CMStatistics 2016: Start Registration
View Submission - CMStatistics
B1399
Title: Model parameterisations using causal quantities Authors:  Robin Evans - University of Oxford (United Kingdom) [presenting]
Vanessa Didelez - Leibniz Institute for Prevention Research and Epidemiology - BIPS, University of Bremen (Germany)
Abstract: Many causal parameters of interest are marginal quantities: that is, they are formed by averaging over a real or hypothetical population. Several authors have noted the practical difficulties of dealing with such quantities. This is due to the apparent incompatibility of a marginal parameterisation involving the causal quantity of interest and conditional parametric models used for dealing with confounding (either observed or unobserved).

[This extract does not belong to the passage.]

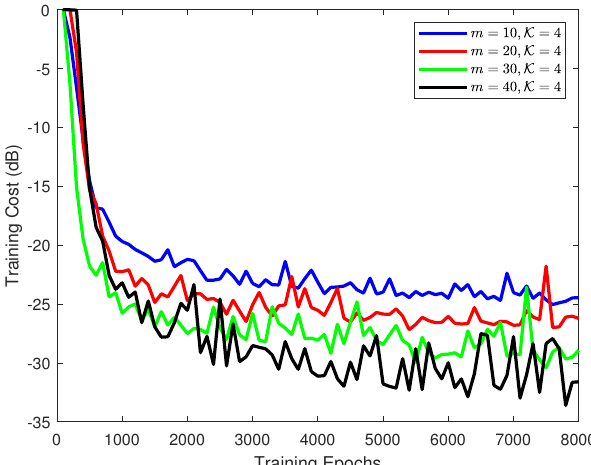
Figure 5. The cost performance comparison under different time steps.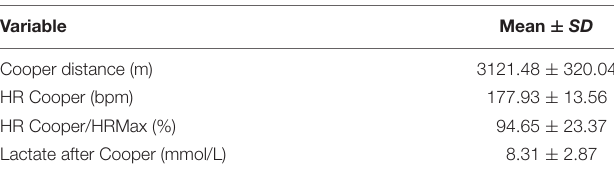
TABLE 1 | Characteristics of the sample ( n =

In some cases, the so-called $g$-null paradox implies that it is logically impossible for the conditional models and the marginal null hypothesis to hold simultaneously. This means that even simulating from the null model to test new methods is not always possible, let alone performing likelihood-based inference. We adapt a previous marginal parameterisations to causal models, allowing us to parameterise a wide range of causal models including marginal structural models (MSMs), Cox MSMs and structural nested models. This makes it easy to simulate from and fit models; to introduce possibly high-dimensional individual-level covariates; and to include additional assumptions such as stationarity or symmetry. Our approach also avoids the null paradox where possible, and makes transparent when it is unavoidable by assumption.